* **HOW TO COMPLETE THIS TASK**
Pictures excluded, copy every record that follows exactly as it appears.

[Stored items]
══════
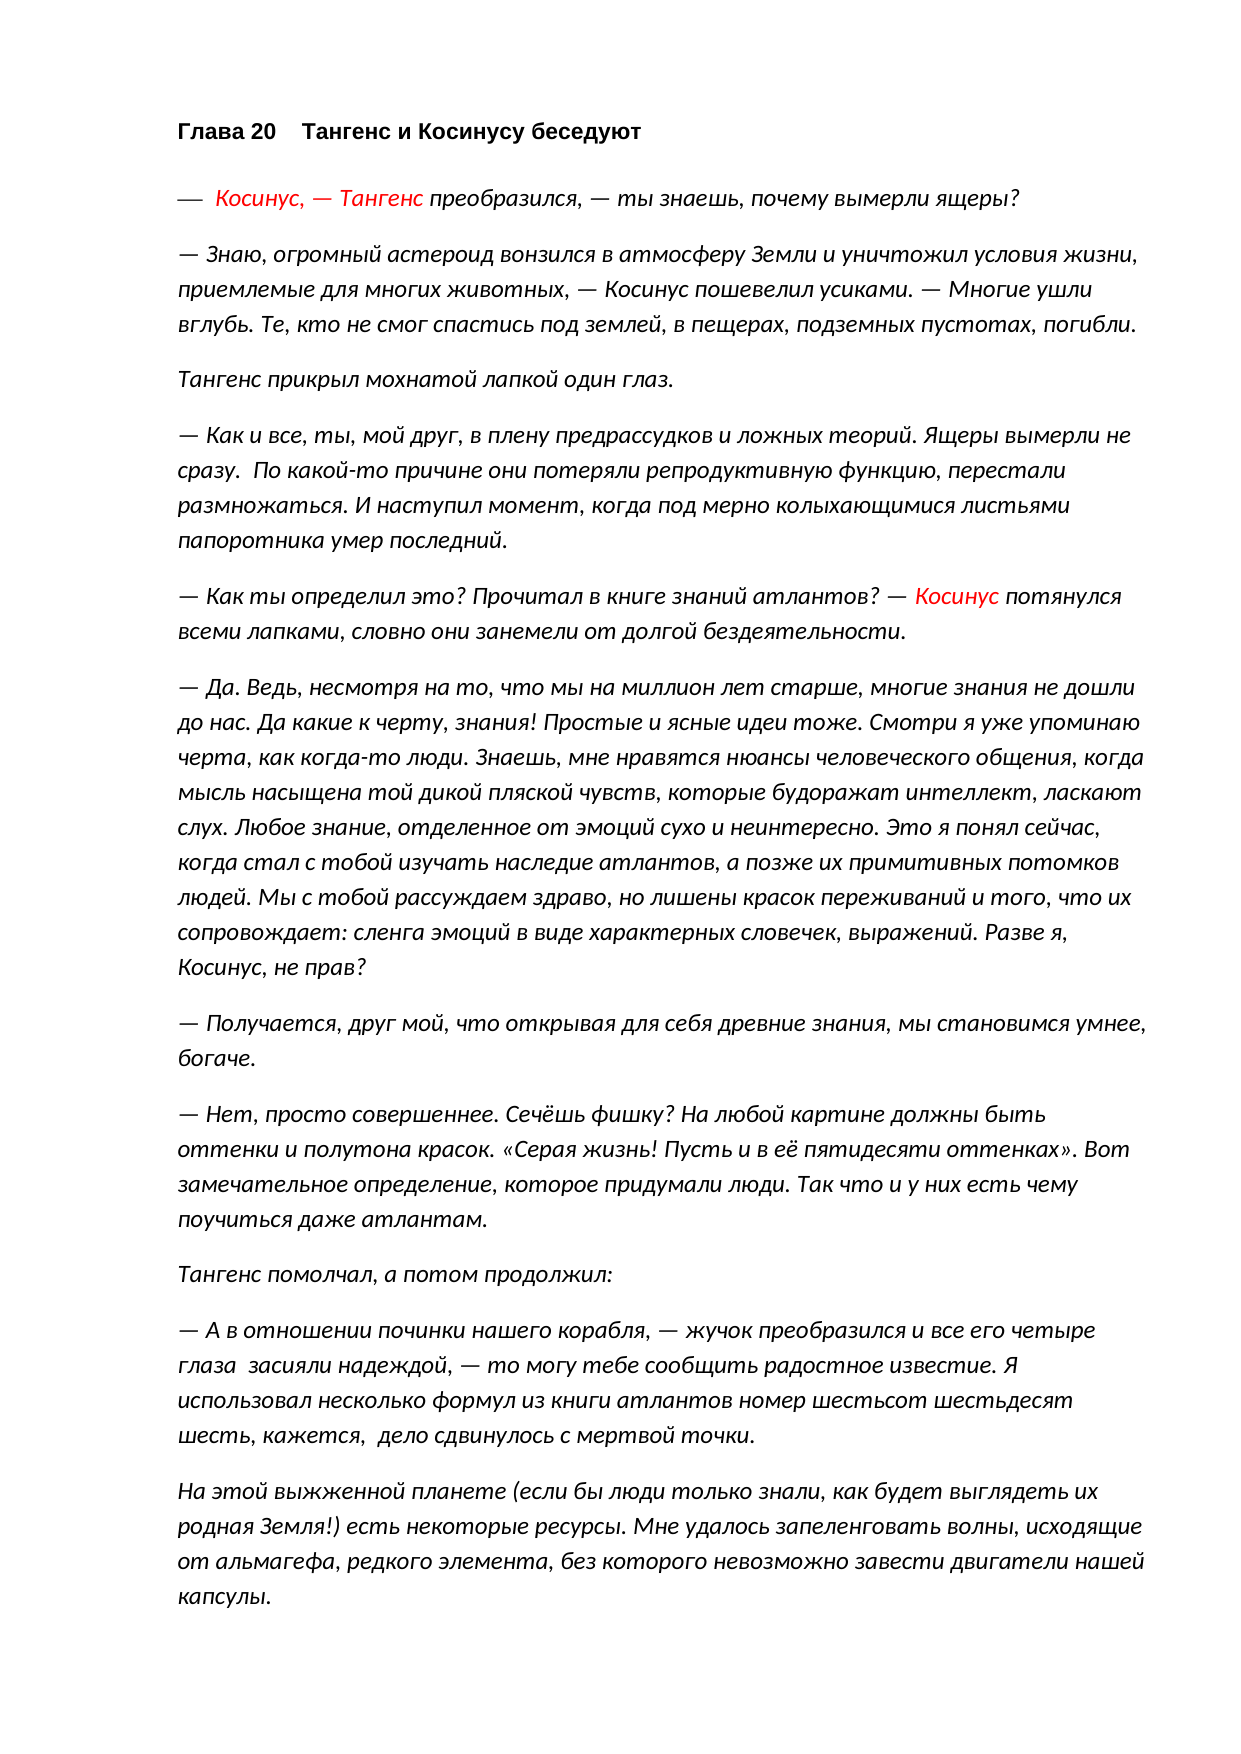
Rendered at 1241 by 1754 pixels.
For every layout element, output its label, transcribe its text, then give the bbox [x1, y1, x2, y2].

text Глава 20 Тангенс и Косинусу беседуют — Косинус, — Тангенс преобразился, — ты знаешь, почему вымерли ящеры? [177, 118, 1152, 212]
text Тангенс прикрыл мохнатой лапкой один глаз. [177, 364, 1152, 394]
text — А в отношении починки нашего корабля, — жучок преобразился и все его четыре глаза засияли надеждой, — то могу тебе сообщить радостное известие. Я использовал несколько формул из книги атлантов номер шестьсот шестьдесят шесть, кажется, дело сдвинулось с мертвой точки. [177, 1314, 1152, 1450]
text — Как ты определил это? Прочитал в книге знаний атлантов? — Косинус потянулся всеми лапками, словно они занемели от долгой бездеятельности. [177, 580, 1152, 646]
text — Да. Ведь, несмотря на то, что мы на миллион лет старше, многие знания не дошли до нас. Да какие к черту, знания! Простые и ясные идеи тоже. Смотри я уже упоминаю черта, как когда-то люди. Знаешь, мне нравятся нюансы человеческого общения, когда мысль насыщена той дикой пляской чувств, которые будоражат интеллект, ласкают слух. Любое знание, отделенное от эмоций сухо и неинтересно. Это я понял сейчас, когда стал с тобой изучать наследие атлантов, а позже их примитивных потомков людей. Мы с тобой рассуждаем здраво, но лишены красок переживаний и того, что их сопровождает: сленга эмоций в виде характерных словечек, выражений. Разве я, Косинус, не прав? [177, 671, 1152, 982]
text — Знаю, огромный астероид вонзился в атмосферу Земли и уничтожил условия жизни, приемлемые для многих животных, — Косинус пошевелил усиками. — Многие ушли вглубь. Те, кто не смог спастись под землей, в пещерах, подземных пустотах, погибли. [177, 238, 1152, 338]
text — Получается, друг мой, что открывая для себя древние знания, мы становимся умнее, богаче. [177, 1007, 1152, 1072]
text — Нет, просто совершеннее. Сечёшь фишку? На любой картине должны быть оттенки и полутона красок. «Серая жизнь! Пусть и в её пятидесяти оттенках». Вот замечательное определение, которое придумали люди. Так что и у них есть чему поучиться даже атлантам. [177, 1098, 1152, 1233]
text Тангенс помолчал, а потом продолжил: [177, 1259, 1152, 1289]
text На этой выжженной планете (если бы люди только знали, как будет выглядеть их родная Земля!) есть некоторые ресурсы. Мне удалось запеленговать волны, исходящие от альмагефа, редкого элемента, без которого невозможно завести двигатели нашей капсулы. [177, 1475, 1152, 1611]
text — Как и все, ты, мой друг, в плену предрассудков и ложных теорий. Ящеры вымерли не сразу. По какой-то причине они потеряли репродуктивную функцию, перестали размножаться. И наступил момент, когда под мерно колыхающимися листьями папоротника умер последний. [177, 419, 1152, 555]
══════
* **TASK RESPONSE**
Rendered at 1241 by 1754 pixels.
For every layout element, output its label, transcribe its text, then give the bbox [x1, y1, x2, y2].

text Глава 20 Тангенс и Косинусу беседуют — Косинус, — Тангенс преобразился, — ты знаешь, почему вымерли ящеры? [177, 118, 1152, 212]
text Тангенс прикрыл мохнатой лапкой один глаз. [177, 364, 1152, 394]
text — А в отношении починки нашего корабля, — жучок преобразился и все его четыре глаза засияли надеждой, — то могу тебе сообщить радостное известие. Я использовал несколько формул из книги атлантов номер шестьсот шестьдесят шесть, кажется, дело сдвинулось с мертвой точки. [177, 1314, 1152, 1450]
text — Как ты определил это? Прочитал в книге знаний атлантов? — Косинус потянулся всеми лапками, словно они занемели от долгой бездеятельности. [177, 580, 1152, 646]
text — Да. Ведь, несмотря на то, что мы на миллион лет старше, многие знания не дошли до нас. Да какие к черту, знания! Простые и ясные идеи тоже. Смотри я уже упоминаю черта, как когда-то люди. Знаешь, мне нравятся нюансы человеческого общения, когда мысль насыщена той дикой пляской чувств, которые будоражат интеллект, ласкают слух. Любое знание, отделенное от эмоций сухо и неинтересно. Это я понял сейчас, когда стал с тобой изучать наследие атлантов, а позже их примитивных потомков людей. Мы с тобой рассуждаем здраво, но лишены красок переживаний и того, что их сопровождает: сленга эмоций в виде характерных словечек, выражений. Разве я, Косинус, не прав? [177, 671, 1152, 982]
text — Знаю, огромный астероид вонзился в атмосферу Земли и уничтожил условия жизни, приемлемые для многих животных, — Косинус пошевелил усиками. — Многие ушли вглубь. Те, кто не смог спастись под землей, в пещерах, подземных пустотах, погибли. [177, 238, 1152, 338]
text — Получается, друг мой, что открывая для себя древние знания, мы становимся умнее, богаче. [177, 1007, 1152, 1072]
text — Нет, просто совершеннее. Сечёшь фишку? На любой картине должны быть оттенки и полутона красок. «Серая жизнь! Пусть и в её пятидесяти оттенках». Вот замечательное определение, которое придумали люди. Так что и у них есть чему поучиться даже атлантам. [177, 1098, 1152, 1233]
text Тангенс помолчал, а потом продолжил: [177, 1259, 1152, 1289]
text На этой выжженной планете (если бы люди только знали, как будет выглядеть их родная Земля!) есть некоторые ресурсы. Мне удалось запеленговать волны, исходящие от альмагефа, редкого элемента, без которого невозможно завести двигатели нашей капсулы. [177, 1475, 1152, 1611]
text — Как и все, ты, мой друг, в плену предрассудков и ложных теорий. Ящеры вымерли не сразу. По какой-то причине они потеряли репродуктивную функцию, перестали размножаться. И наступил момент, когда под мерно колыхающимися листьями папоротника умер последний. [177, 419, 1152, 555]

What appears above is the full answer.